**Task directions:** Every record must be output verbatim in the reply.

**Available data:**
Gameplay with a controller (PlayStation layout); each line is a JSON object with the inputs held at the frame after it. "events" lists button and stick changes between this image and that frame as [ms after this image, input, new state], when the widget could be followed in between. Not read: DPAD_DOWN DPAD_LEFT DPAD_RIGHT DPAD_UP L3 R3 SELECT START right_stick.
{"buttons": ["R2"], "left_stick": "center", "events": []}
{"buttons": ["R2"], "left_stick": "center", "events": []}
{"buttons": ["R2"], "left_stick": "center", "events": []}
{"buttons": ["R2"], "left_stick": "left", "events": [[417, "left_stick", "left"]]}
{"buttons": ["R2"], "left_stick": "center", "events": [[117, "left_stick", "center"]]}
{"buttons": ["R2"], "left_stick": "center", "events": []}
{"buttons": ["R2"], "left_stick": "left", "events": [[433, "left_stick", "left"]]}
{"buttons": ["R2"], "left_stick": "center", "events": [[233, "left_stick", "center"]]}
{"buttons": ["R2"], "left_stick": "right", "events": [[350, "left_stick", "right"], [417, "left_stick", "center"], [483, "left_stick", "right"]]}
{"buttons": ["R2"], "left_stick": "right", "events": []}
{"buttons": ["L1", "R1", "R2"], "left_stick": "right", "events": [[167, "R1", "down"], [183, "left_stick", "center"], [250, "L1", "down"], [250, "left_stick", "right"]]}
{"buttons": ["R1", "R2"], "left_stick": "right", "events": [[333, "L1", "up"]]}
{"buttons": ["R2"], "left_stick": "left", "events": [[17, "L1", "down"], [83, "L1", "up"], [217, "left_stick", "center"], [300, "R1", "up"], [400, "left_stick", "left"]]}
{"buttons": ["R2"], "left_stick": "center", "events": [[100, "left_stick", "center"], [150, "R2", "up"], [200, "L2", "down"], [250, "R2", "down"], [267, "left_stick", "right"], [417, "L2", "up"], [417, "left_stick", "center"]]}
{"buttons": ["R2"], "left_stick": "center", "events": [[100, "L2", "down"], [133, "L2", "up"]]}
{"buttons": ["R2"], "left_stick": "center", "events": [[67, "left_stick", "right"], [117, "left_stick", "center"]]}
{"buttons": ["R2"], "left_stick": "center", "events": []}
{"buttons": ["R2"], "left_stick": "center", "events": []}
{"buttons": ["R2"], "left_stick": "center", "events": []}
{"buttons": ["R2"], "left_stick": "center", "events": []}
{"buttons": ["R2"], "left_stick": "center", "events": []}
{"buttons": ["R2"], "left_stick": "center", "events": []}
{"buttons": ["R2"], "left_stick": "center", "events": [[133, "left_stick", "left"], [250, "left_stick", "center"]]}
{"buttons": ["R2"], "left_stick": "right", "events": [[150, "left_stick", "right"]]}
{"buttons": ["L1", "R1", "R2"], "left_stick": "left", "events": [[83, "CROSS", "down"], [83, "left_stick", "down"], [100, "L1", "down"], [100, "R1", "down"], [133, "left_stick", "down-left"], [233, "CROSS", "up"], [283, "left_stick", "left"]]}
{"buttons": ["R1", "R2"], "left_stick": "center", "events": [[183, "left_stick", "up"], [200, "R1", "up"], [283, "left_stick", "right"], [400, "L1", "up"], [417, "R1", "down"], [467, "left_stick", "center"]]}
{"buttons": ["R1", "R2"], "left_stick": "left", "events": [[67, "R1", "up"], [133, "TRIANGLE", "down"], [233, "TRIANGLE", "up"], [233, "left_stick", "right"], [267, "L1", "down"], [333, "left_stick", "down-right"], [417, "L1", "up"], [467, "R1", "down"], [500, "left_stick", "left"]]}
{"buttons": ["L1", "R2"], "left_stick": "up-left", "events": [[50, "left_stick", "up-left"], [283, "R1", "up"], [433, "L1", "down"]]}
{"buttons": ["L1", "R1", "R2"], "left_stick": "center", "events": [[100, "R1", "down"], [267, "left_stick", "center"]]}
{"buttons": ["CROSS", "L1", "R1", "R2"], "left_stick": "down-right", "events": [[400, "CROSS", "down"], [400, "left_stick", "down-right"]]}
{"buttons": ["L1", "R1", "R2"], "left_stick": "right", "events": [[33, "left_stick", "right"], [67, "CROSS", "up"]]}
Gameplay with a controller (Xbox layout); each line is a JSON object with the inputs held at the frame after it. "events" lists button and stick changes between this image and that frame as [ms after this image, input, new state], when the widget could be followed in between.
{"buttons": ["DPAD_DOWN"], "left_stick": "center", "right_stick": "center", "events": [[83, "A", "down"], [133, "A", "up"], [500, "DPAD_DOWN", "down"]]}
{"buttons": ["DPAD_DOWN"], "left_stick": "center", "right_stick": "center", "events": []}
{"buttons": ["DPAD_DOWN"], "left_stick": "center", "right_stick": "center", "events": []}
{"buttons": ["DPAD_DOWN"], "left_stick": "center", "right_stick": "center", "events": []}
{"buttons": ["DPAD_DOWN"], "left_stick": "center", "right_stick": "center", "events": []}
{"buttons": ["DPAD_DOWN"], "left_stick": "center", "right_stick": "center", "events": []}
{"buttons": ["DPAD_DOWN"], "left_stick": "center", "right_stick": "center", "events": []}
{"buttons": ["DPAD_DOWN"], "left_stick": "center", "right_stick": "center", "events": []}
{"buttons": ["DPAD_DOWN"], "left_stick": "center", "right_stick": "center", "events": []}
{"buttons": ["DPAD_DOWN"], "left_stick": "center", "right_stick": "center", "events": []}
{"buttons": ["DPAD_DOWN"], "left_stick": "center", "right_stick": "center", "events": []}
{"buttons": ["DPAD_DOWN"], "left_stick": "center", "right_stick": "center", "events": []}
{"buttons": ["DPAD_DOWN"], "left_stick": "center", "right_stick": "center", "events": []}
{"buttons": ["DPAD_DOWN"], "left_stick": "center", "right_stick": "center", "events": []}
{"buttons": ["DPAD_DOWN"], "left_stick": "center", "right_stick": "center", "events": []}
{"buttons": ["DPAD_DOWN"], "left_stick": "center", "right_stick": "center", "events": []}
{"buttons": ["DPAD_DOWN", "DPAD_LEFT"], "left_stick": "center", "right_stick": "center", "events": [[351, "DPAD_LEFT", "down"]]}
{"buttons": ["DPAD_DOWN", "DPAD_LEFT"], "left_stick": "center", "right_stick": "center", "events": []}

**Response area:**
Gameplay with a controller (PlayStation layout); each line is a JSON object with the inputs held at the frame after it. "events" lists button and stick changes between this image and that frame as [ms after this image, input, new state], when the widget could be followed in between. Not read: DPAD_DOWN DPAD_LEFT DPAD_RIGHT DPAD_UP L3 R3 SELECT START right_stick.
{"buttons": ["R2"], "left_stick": "center", "events": []}
{"buttons": ["R2"], "left_stick": "center", "events": []}
{"buttons": ["R2"], "left_stick": "center", "events": []}
{"buttons": ["R2"], "left_stick": "left", "events": [[417, "left_stick", "left"]]}
{"buttons": ["R2"], "left_stick": "center", "events": [[117, "left_stick", "center"]]}
{"buttons": ["R2"], "left_stick": "center", "events": []}
{"buttons": ["R2"], "left_stick": "left", "events": [[433, "left_stick", "left"]]}
{"buttons": ["R2"], "left_stick": "center", "events": [[233, "left_stick", "center"]]}
{"buttons": ["R2"], "left_stick": "right", "events": [[350, "left_stick", "right"], [417, "left_stick", "center"], [483, "left_stick", "right"]]}
{"buttons": ["R2"], "left_stick": "right", "events": []}
{"buttons": ["L1", "R1", "R2"], "left_stick": "right", "events": [[167, "R1", "down"], [183, "left_stick", "center"], [250, "L1", "down"], [250, "left_stick", "right"]]}
{"buttons": ["R1", "R2"], "left_stick": "right", "events": [[333, "L1", "up"]]}
{"buttons": ["R2"], "left_stick": "left", "events": [[17, "L1", "down"], [83, "L1", "up"], [217, "left_stick", "center"], [300, "R1", "up"], [400, "left_stick", "left"]]}
{"buttons": ["R2"], "left_stick": "center", "events": [[100, "left_stick", "center"], [150, "R2", "up"], [200, "L2", "down"], [250, "R2", "down"], [267, "left_stick", "right"], [417, "L2", "up"], [417, "left_stick", "center"]]}
{"buttons": ["R2"], "left_stick": "center", "events": [[100, "L2", "down"], [133, "L2", "up"]]}
{"buttons": ["R2"], "left_stick": "center", "events": [[67, "left_stick", "right"], [117, "left_stick", "center"]]}
{"buttons": ["R2"], "left_stick": "center", "events": []}
{"buttons": ["R2"], "left_stick": "center", "events": []}
{"buttons": ["R2"], "left_stick": "center", "events": []}
{"buttons": ["R2"], "left_stick": "center", "events": []}
{"buttons": ["R2"], "left_stick": "center", "events": []}
{"buttons": ["R2"], "left_stick": "center", "events": []}
{"buttons": ["R2"], "left_stick": "center", "events": [[133, "left_stick", "left"], [250, "left_stick", "center"]]}
{"buttons": ["R2"], "left_stick": "right", "events": [[150, "left_stick", "right"]]}
{"buttons": ["L1", "R1", "R2"], "left_stick": "left", "events": [[83, "CROSS", "down"], [83, "left_stick", "down"], [100, "L1", "down"], [100, "R1", "down"], [133, "left_stick", "down-left"], [233, "CROSS", "up"], [283, "left_stick", "left"]]}
{"buttons": ["R1", "R2"], "left_stick": "center", "events": [[183, "left_stick", "up"], [200, "R1", "up"], [283, "left_stick", "right"], [400, "L1", "up"], [417, "R1", "down"], [467, "left_stick", "center"]]}
{"buttons": ["R1", "R2"], "left_stick": "left", "events": [[67, "R1", "up"], [133, "TRIANGLE", "down"], [233, "TRIANGLE", "up"], [233, "left_stick", "right"], [267, "L1", "down"], [333, "left_stick", "down-right"], [417, "L1", "up"], [467, "R1", "down"], [500, "left_stick", "left"]]}
{"buttons": ["L1", "R2"], "left_stick": "up-left", "events": [[50, "left_stick", "up-left"], [283, "R1", "up"], [433, "L1", "down"]]}
{"buttons": ["L1", "R1", "R2"], "left_stick": "center", "events": [[100, "R1", "down"], [267, "left_stick", "center"]]}
{"buttons": ["CROSS", "L1", "R1", "R2"], "left_stick": "down-right", "events": [[400, "CROSS", "down"], [400, "left_stick", "down-right"]]}
{"buttons": ["L1", "R1", "R2"], "left_stick": "right", "events": [[33, "left_stick", "right"], [67, "CROSS", "up"]]}
Gameplay with a controller (Xbox layout); each line is a JSON object with the inputs held at the frame after it. "events" lists button and stick changes between this image and that frame as [ms after this image, input, new state], when the widget could be followed in between.
{"buttons": ["DPAD_DOWN"], "left_stick": "center", "right_stick": "center", "events": [[83, "A", "down"], [133, "A", "up"], [500, "DPAD_DOWN", "down"]]}
{"buttons": ["DPAD_DOWN"], "left_stick": "center", "right_stick": "center", "events": []}
{"buttons": ["DPAD_DOWN"], "left_stick": "center", "right_stick": "center", "events": []}
{"buttons": ["DPAD_DOWN"], "left_stick": "center", "right_stick": "center", "events": []}
{"buttons": ["DPAD_DOWN"], "left_stick": "center", "right_stick": "center", "events": []}
{"buttons": ["DPAD_DOWN"], "left_stick": "center", "right_stick": "center", "events": []}
{"buttons": ["DPAD_DOWN"], "left_stick": "center", "right_stick": "center", "events": []}
{"buttons": ["DPAD_DOWN"], "left_stick": "center", "right_stick": "center", "events": []}
{"buttons": ["DPAD_DOWN"], "left_stick": "center", "right_stick": "center", "events": []}
{"buttons": ["DPAD_DOWN"], "left_stick": "center", "right_stick": "center", "events": []}
{"buttons": ["DPAD_DOWN"], "left_stick": "center", "right_stick": "center", "events": []}
{"buttons": ["DPAD_DOWN"], "left_stick": "center", "right_stick": "center", "events": []}
{"buttons": ["DPAD_DOWN"], "left_stick": "center", "right_stick": "center", "events": []}
{"buttons": ["DPAD_DOWN"], "left_stick": "center", "right_stick": "center", "events": []}
{"buttons": ["DPAD_DOWN"], "left_stick": "center", "right_stick": "center", "events": []}
{"buttons": ["DPAD_DOWN"], "left_stick": "center", "right_stick": "center", "events": []}
{"buttons": ["DPAD_DOWN", "DPAD_LEFT"], "left_stick": "center", "right_stick": "center", "events": [[351, "DPAD_LEFT", "down"]]}
{"buttons": ["DPAD_DOWN", "DPAD_LEFT"], "left_stick": "center", "right_stick": "center", "events": []}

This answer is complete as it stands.